Directions:
Gather each line of the entries below that includes "latest".

Given records:
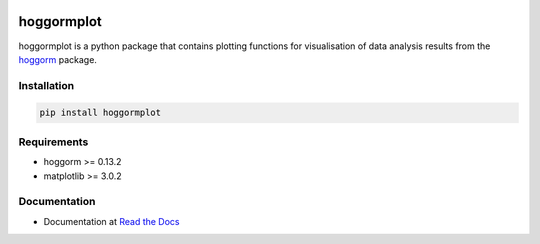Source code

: .. image:: https://readthedocs.org/projects/hoggormplot/badge/?version=latest

hoggormplot
===========

hoggormplot is a python package that contains plotting functions for visualisation of data analysis results from the `hoggorm`_ package. 

.. _hoggorm: http://hoggorm.readthedocs.io/en/latest


Installation
------------

.. code-block:: bash

	pip install hoggormplot


Requirements
------------

- hoggorm >= 0.13.2
- matplotlib >= 3.0.2


Documentation
-------------

- Documentation at `Read the Docs`_

.. _Read the Docs: http://hoggormplot.readthedocs.io/en/latest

Response below:
: .. image:: https://readthedocs.org/projects/hoggormplot/badge/?version=latest
.. _hoggorm: http://hoggorm.readthedocs.io/en/latest
.. _Read the Docs: http://hoggormplot.readthedocs.io/en/latest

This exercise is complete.